(Instructions for the task) The listing below is to be duplicated exactly, with every picture omitted.

Material for this exercise START

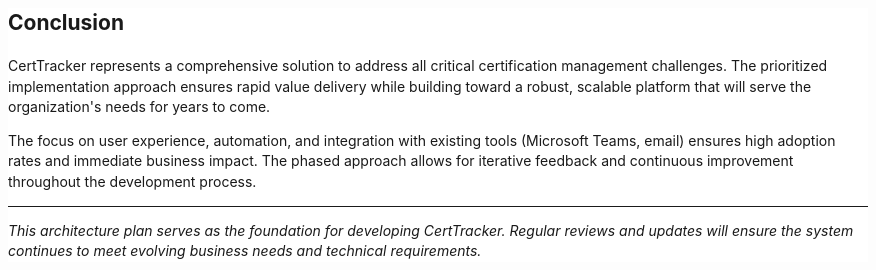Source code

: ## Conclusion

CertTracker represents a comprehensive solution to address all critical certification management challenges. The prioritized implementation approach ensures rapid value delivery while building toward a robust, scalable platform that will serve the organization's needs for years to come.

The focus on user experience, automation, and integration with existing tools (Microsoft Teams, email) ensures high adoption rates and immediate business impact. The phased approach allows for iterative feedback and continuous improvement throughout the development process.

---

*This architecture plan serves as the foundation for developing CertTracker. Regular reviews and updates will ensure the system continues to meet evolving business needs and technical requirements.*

Material for this exercise END

(Answer section)
Source code

: ## Conclusion

CertTracker represents a comprehensive solution to address all critical certification management challenges. The prioritized implementation approach ensures rapid value delivery while building toward a robust, scalable platform that will serve the organization's needs for years to come.

The focus on user experience, automation, and integration with existing tools (Microsoft Teams, email) ensures high adoption rates and immediate business impact. The phased approach allows for iterative feedback and continuous improvement throughout the development process.

---

*This architecture plan serves as the foundation for developing CertTracker. Regular reviews and updates will ensure the system continues to meet evolving business needs and technical requirements.*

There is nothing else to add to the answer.